[Start of section]

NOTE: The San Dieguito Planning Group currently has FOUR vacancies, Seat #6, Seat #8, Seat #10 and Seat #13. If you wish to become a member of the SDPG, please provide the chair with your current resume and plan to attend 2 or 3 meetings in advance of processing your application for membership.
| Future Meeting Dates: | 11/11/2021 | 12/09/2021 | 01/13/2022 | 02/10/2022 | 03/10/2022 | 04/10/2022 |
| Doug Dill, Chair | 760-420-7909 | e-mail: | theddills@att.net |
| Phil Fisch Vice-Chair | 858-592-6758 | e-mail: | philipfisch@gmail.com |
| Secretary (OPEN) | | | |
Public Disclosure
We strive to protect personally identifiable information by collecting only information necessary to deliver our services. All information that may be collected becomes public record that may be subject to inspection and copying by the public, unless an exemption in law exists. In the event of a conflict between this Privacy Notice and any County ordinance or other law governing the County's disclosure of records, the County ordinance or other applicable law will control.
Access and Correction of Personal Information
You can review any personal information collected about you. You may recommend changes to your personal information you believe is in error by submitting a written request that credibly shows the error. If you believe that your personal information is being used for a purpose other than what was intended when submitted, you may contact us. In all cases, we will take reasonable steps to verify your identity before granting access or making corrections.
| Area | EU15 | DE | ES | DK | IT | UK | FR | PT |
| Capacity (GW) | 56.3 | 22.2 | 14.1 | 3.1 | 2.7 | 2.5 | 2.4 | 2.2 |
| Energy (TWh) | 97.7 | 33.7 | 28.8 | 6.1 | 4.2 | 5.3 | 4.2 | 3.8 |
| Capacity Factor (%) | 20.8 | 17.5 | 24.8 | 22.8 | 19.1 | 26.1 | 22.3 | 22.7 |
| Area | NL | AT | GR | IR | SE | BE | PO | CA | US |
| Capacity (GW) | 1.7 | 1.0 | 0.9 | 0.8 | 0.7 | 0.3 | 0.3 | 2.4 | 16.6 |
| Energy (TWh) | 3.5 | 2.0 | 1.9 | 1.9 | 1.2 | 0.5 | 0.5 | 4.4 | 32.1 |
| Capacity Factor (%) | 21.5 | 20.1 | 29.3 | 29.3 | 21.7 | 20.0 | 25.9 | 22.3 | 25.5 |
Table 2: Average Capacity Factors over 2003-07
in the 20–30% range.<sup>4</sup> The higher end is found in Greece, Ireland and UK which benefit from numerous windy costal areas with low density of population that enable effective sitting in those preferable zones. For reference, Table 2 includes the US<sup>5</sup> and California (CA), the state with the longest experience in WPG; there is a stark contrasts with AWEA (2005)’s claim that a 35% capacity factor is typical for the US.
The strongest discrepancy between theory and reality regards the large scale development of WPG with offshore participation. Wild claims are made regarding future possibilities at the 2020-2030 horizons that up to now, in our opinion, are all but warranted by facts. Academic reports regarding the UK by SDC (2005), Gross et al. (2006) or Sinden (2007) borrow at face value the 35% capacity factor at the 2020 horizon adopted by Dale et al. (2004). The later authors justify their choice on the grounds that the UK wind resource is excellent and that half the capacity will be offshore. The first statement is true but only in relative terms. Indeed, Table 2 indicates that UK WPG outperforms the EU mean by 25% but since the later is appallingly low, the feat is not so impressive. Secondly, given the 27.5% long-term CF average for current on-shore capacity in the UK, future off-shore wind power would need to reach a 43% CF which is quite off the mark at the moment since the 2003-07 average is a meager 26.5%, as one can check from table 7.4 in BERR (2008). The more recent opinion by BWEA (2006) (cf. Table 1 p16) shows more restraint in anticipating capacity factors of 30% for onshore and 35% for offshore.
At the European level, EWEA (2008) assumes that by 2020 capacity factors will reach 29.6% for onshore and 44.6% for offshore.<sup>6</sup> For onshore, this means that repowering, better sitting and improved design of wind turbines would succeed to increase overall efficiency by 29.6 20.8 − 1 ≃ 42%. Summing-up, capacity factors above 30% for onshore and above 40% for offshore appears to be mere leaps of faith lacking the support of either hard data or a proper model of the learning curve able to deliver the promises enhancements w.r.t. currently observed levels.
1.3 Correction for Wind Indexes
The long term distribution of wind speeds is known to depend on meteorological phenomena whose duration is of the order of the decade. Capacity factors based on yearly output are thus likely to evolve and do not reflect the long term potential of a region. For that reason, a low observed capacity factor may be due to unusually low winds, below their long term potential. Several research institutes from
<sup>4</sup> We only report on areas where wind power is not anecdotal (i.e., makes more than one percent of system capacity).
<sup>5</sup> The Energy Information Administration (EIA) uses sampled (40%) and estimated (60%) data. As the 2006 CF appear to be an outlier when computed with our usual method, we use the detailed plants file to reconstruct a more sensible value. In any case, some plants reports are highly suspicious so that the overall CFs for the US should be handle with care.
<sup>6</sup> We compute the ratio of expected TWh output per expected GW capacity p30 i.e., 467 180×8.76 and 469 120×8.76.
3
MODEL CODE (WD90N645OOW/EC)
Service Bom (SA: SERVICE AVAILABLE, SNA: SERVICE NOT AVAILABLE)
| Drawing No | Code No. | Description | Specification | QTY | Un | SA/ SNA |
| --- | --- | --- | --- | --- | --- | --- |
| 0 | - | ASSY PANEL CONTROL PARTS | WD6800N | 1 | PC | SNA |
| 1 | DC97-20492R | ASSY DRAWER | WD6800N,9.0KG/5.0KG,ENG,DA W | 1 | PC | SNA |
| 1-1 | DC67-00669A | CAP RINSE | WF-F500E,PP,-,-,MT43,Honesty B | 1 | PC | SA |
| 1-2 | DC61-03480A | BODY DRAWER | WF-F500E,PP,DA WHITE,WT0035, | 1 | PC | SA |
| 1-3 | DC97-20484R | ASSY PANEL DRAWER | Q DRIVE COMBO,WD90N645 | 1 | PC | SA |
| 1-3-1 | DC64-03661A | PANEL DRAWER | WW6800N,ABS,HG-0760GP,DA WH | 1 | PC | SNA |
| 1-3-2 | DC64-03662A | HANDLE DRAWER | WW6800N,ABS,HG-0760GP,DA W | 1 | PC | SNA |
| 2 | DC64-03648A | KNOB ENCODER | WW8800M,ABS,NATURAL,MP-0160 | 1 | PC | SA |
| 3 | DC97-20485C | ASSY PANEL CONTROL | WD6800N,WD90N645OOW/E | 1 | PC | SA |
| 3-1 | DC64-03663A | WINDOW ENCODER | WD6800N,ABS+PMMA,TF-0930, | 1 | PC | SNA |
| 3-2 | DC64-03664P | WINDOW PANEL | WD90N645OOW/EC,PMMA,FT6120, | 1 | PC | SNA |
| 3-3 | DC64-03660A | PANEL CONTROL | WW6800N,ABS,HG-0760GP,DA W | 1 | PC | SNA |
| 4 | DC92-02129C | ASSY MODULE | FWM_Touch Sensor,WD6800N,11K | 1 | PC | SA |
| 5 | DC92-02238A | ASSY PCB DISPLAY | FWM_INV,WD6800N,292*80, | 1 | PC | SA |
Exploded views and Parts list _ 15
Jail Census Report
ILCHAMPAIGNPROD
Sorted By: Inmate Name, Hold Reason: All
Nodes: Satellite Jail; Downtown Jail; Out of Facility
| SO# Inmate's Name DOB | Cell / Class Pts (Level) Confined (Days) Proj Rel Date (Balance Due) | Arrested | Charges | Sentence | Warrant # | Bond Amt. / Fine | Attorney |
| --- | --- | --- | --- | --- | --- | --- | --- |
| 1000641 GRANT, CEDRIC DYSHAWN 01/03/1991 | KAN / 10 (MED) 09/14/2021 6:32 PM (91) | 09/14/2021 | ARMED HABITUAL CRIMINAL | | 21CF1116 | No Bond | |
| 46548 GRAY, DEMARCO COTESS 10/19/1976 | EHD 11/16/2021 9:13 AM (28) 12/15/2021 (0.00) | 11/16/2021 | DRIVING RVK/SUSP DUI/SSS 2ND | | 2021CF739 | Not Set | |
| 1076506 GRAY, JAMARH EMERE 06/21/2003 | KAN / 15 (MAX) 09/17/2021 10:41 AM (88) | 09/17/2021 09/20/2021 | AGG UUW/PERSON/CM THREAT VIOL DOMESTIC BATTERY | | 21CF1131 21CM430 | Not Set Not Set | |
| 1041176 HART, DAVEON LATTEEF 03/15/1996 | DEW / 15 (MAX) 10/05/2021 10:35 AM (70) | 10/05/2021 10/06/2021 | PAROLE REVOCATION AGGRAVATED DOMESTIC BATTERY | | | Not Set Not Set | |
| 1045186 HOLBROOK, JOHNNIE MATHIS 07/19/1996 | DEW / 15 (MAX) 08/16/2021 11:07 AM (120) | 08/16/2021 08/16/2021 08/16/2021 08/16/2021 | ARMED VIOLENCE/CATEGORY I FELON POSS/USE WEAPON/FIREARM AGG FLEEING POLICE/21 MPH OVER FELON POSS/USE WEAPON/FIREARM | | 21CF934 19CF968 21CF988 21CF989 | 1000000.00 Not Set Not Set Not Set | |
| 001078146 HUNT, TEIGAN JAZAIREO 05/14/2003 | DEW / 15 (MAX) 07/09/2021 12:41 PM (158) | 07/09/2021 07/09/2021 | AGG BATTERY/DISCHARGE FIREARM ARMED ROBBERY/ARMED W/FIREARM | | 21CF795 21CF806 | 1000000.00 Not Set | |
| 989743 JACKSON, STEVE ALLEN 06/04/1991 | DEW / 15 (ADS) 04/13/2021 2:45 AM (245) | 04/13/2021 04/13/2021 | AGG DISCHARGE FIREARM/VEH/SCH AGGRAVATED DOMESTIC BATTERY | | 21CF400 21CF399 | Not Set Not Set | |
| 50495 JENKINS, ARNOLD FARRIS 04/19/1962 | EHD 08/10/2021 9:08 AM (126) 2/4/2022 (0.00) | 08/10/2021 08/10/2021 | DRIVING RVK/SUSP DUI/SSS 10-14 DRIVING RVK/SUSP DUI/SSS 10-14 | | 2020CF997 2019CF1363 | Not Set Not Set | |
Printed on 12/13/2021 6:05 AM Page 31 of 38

[End of section]

Begin at the line that has "1041176 HART, DAVEON" in the entries above; stop after the line that has "1000000.00 Not Set | |". Transcribe exactly those lines and no others.

Answer to this exercise:
| 1041176 HART, DAVEON LATTEEF 03/15/1996 | DEW / 15 (MAX) 10/05/2021 10:35 AM (70) | 10/05/2021 10/06/2021 | PAROLE REVOCATION AGGRAVATED DOMESTIC BATTERY | | | Not Set Not Set | |
| 1045186 HOLBROOK, JOHNNIE MATHIS 07/19/1996 | DEW / 15 (MAX) 08/16/2021 11:07 AM (120) | 08/16/2021 08/16/2021 08/16/2021 08/16/2021 | ARMED VIOLENCE/CATEGORY I FELON POSS/USE WEAPON/FIREARM AGG FLEEING POLICE/21 MPH OVER FELON POSS/USE WEAPON/FIREARM | | 21CF934 19CF968 21CF988 21CF989 | 1000000.00 Not Set Not Set Not Set | |
| 001078146 HUNT, TEIGAN JAZAIREO 05/14/2003 | DEW / 15 (MAX) 07/09/2021 12:41 PM (158) | 07/09/2021 07/09/2021 | AGG BATTERY/DISCHARGE FIREARM ARMED ROBBERY/ARMED W/FIREARM | | 21CF795 21CF806 | 1000000.00 Not Set | |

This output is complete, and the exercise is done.